The Hot Sauces of Isabel Street Heat of St. Paul
Hot sauce isn’t always seen as the territory of culinary professionals. Every freelancer and amateur under the sun has seemingly concocted a hot sauce, and most of them have taken them to market. With few exceptions, there’s not a lot of substance: plenty of spicy heat, a cool label, a sting of vinegar, but little in the way of depth of flavor. Many lines of hot sauce have varieties differentiated only by the amount of raw heat manifestd in mild vs. medium vs. hot. Otherwise, the same uninspired base sets the tone for how they taste.
The sauces of Isabel Street Heat are a different prospect indeed. Founder Tony Stoy is a former restaurant chef, and his culinary brain has imposed upon his sauces some welcome traits — depth, balance, and substance — via the magic of fermentation. These sauces aren’t mere capsaicin vehicles; they’re legitimate condiments in their own right.
Cilantro Lime Serrano is a whirlwind of flavor — herbaceous brightness up front kicked to a higher plane by the application of acidic notes of lime followed by a moderate burn from the peppers that fades cleanly, setting the taster up for the next bite.
The Chipotle variety has a massive kick of natural smoke that plays with the funky, warm, modestly spicy nature of the peppers that power the sauce.
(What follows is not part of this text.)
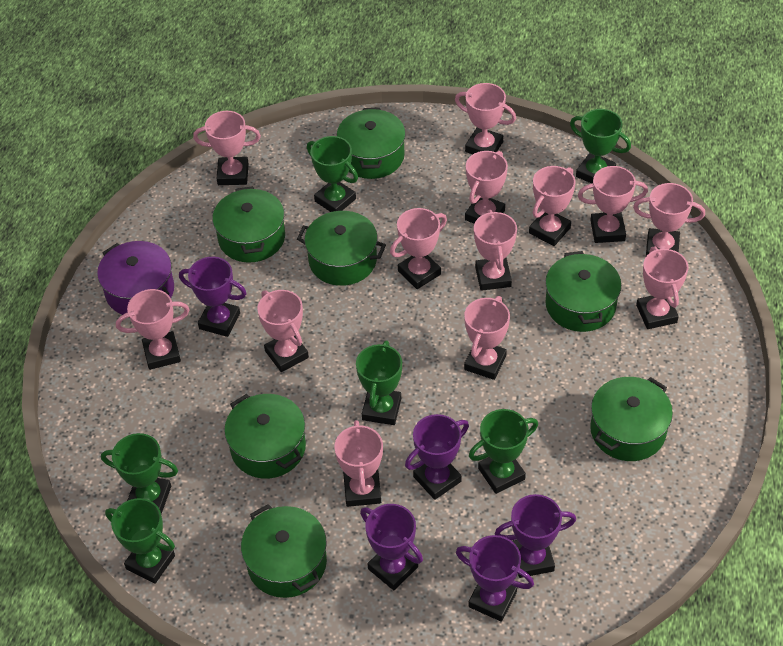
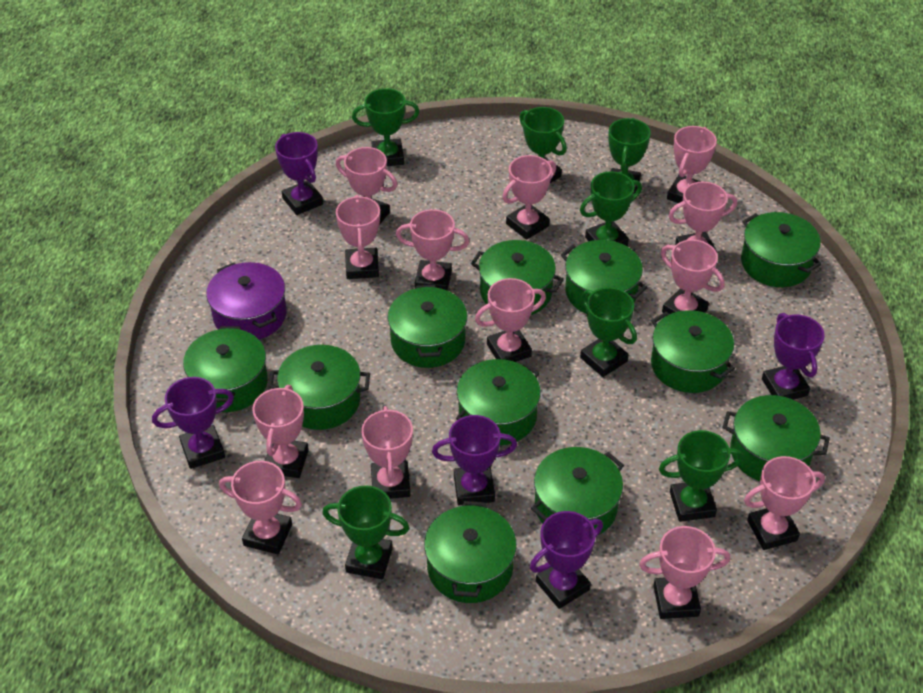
green pot: [212,186,285,263] [224,394,306,479] [241,504,327,598] [297,211,386,286] [337,108,406,179] [545,251,621,332] [590,377,673,461] = 7 -> [183,326,268,412] [268,345,370,430] [387,285,467,368] [424,501,517,603] [456,359,541,445] [471,240,564,315] [531,447,624,535] [561,240,647,314] [651,310,735,393] [722,395,830,481] [741,212,822,287] = 11
green trophy: [101,433,178,514] [105,498,175,584] [307,136,358,212] [356,340,402,425] [469,409,538,494] [570,109,631,184] = 6 -> [322,485,409,579] [352,88,419,166] [519,107,567,183] [580,171,642,246] [580,287,637,377] [608,118,651,193] [659,430,743,522] = 7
And while the Ghost Pepper is undeniably hot (“there are about 5-6 ghost peppers per bottle,” warns Stoy), it’s not inedibly fiery, and a little will go a long way to steer a big dish like a chili or stew toward a brighter, hotter destiny.
What all these varieties have in common is a mellow, fully developed sense of flavor that comes from the fermentation process, which makes for a true marriage of the sauces’ various ingredients and helps promote a big, balanced kick in every bite. They retail for $7-$10 at area stores and online, which is expensive only if you don’t take into account their tremendous and complex punch of flavor.
Fermentation, an expensive process in its own right, is the key to the sauces’ power.
“With that three-month fermentation, the pH starts to go down, and it breaks down the fibers and the pulp of the peppers, which makes it easy to blend with the vinegars,” says Stoy. “During the fermentation, there’s a salt cap that sits on top. That salt helps promote the fermentation and creates an anaerobic environment for the mash, so the colors stay really bright. I’ll also take that salt and dry it. The salt from the mild sauce I’ll mix with fresh-cracked black pepper so we have a dry rub called the St. Paul Mix.”
The salt cap from the hotter sauces is blended and slow roasted and marketed as Habanero Salt, an ideal rub for vegetables and other mild foods that can use a kick of heat and seasoning.
Stoy, with three years of experience cooking in New Orleans (and time before that cooking in Maine), analyzes his sauce at a level of seriousness that helps you understand the thought that goes into each bottle he sells. Of the Ghost Pepper variety, he says:
“There’s a good heat level, but you’ve got some vinegars in that fermentation that change the flavor. As you first taste it, you get a really good taste of that ghost pepper, and then about 2-3 seconds later, the vinegar and salt tones start to move back. And then the heat starts to slowly move forward and flatten out your tongue, and that’ll happen for about 15 seconds. And then the sides of your tongue will start to come back in, and at about 20 seconds all the heat will be transferred to the middle of your tongue. From there, it’s like a balloon, and it gets warmer and warmer.”
In a world choked by simplified, commoditized, bland, and downright dull food, we sometimes need a condiment this thoughtfully made to cut through the fog and once again clear the way to the power of real flavor.